Peluncuran ini juga akan memperkenalkan empat mitra strategis baru yang telah mendukung dan berkontribusi terhadap kesuksesan Copper Beyond Buffet:
- Hungry Hub, salah satu platform reservasi restoran terbesar di Thailand dengan jaringan yang luas.

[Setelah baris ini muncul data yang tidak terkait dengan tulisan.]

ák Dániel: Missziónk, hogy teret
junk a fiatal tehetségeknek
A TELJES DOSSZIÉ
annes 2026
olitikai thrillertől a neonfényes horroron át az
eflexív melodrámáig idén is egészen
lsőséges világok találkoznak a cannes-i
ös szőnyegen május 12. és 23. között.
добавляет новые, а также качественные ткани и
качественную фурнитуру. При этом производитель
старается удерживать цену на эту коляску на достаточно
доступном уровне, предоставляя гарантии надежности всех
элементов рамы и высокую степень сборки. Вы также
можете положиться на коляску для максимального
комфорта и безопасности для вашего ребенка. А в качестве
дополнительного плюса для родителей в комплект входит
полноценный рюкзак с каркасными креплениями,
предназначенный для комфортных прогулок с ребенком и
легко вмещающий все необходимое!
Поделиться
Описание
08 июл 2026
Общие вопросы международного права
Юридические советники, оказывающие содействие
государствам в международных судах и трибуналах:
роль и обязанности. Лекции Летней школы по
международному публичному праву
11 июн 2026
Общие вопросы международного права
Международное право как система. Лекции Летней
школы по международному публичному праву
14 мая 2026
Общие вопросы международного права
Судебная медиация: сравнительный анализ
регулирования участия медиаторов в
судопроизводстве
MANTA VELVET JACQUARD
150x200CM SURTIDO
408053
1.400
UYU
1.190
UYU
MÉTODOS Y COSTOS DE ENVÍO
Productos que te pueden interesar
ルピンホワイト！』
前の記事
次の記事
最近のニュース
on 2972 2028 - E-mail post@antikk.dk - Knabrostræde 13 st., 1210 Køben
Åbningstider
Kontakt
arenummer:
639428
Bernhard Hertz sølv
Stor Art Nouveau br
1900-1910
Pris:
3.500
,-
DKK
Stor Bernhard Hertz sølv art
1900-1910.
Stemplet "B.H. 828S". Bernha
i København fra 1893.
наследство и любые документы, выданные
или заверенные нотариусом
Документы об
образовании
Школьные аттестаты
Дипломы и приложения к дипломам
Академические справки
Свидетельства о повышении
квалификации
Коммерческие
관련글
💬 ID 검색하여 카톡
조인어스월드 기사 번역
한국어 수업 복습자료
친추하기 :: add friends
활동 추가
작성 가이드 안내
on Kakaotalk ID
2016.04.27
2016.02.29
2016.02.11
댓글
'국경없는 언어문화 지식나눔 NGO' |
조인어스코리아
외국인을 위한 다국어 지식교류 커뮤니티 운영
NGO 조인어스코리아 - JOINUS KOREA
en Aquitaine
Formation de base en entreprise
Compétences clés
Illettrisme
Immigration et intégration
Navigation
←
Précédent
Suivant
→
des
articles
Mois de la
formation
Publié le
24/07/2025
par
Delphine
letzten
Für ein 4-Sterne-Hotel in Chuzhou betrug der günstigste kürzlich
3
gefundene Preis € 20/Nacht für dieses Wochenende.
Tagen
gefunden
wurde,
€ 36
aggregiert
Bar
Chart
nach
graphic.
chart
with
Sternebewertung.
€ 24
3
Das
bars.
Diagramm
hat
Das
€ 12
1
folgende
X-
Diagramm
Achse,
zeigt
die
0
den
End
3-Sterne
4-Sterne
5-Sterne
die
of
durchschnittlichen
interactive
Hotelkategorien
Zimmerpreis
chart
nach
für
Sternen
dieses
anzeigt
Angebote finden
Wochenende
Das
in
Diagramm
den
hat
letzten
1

- S-Pure, merek terkemuka untuk produk daging dan makanan premium
- Foodiva, salah satu importir daging premium terbesar di Thailand
- Qfresh, produsen dan distributor produk makanan laut di bawah Thai Union Group Public Company Limited
Terkait target tahun ini, Ms. Photjanee optimis bahwa dengan strategi bisnis yang agresif dan pemanfaatan kekuatan merek yang telah mapan—yang selalu menekankan kualitas sebagai prioritas utama—perusahaan akan terus menghadirkan pengalaman bersantap baru bagi pelanggan. Copper Beyond Buffet berencana untuk meningkatkan keanekaragaman dan keistimewaan menunya secara berkelanjutan. Hal ini, ditambah dengan pengembangan sumber daya manusia serta peningkatan sistem backend yang memanfaatkan data untuk mendapatkan wawasan mendalam, akan memungkinkan perusahaan untuk lebih memenuhi kebutuhan pelanggan dan mencapai target pendapatan 1 miliar Baht pada tahun 2025.
“Mengenai ekspansi cabang baru, saat ini kami masih menunggu waktu dan peluang yang tepat. Hal ini dikarenakan model bisnis dan konsep Copper Beyond Buffet memerlukan pertimbangan berbagai faktor. Tantangan utamanya adalah jika ekspansi cabang harus mengorbankan kualitas, kami lebih memilih hanya memiliki dua cabang daripada mengurangi kualitas sajian kami. Merek kami sepenuhnya didorong oleh kualitas produk. Saat ini, kami menganggap diri kami sebagai bisnis keluarga berskala menengah yang bertumbuh secara bertahap dengan memperluas basis pelanggan untuk mencapai target 1 miliar Baht.
Kami juga bergerak menuju visi menjadi Buffet Internasional Terbaik di Asia Tenggara. Meskipun jalannya menantang, kami percaya bahwa dengan potensi yang telah kami bangun selama 9 tahun terakhir dan dedikasi kuat dari tim kami, kami yakin dapat mencapai tujuan ini,” ujar Ms. Photjanee.